● **Work order**
Would you please give every entry again exactly, without the pictures?

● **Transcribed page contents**
- Opening Delimiter -
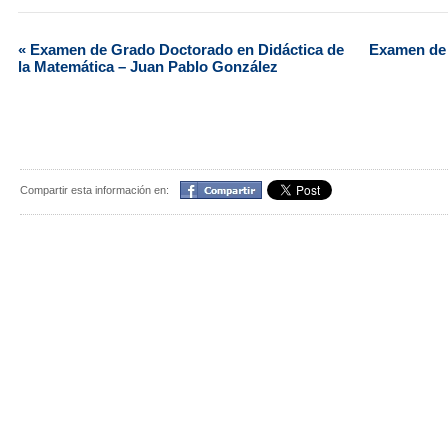
Evento
«
Examen de Grado Doctorado en Didáctica de
Examen de 
la Matemática – Juan Pablo González
Navegación
Compartir
Compartir esta información en:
- Closing Delimiter -
● **Solution to the exercise**
Evento
«
Examen de Grado Doctorado en Didáctica de
Examen de 
la Matemática – Juan Pablo González
Navegación
Compartir
Compartir esta información en:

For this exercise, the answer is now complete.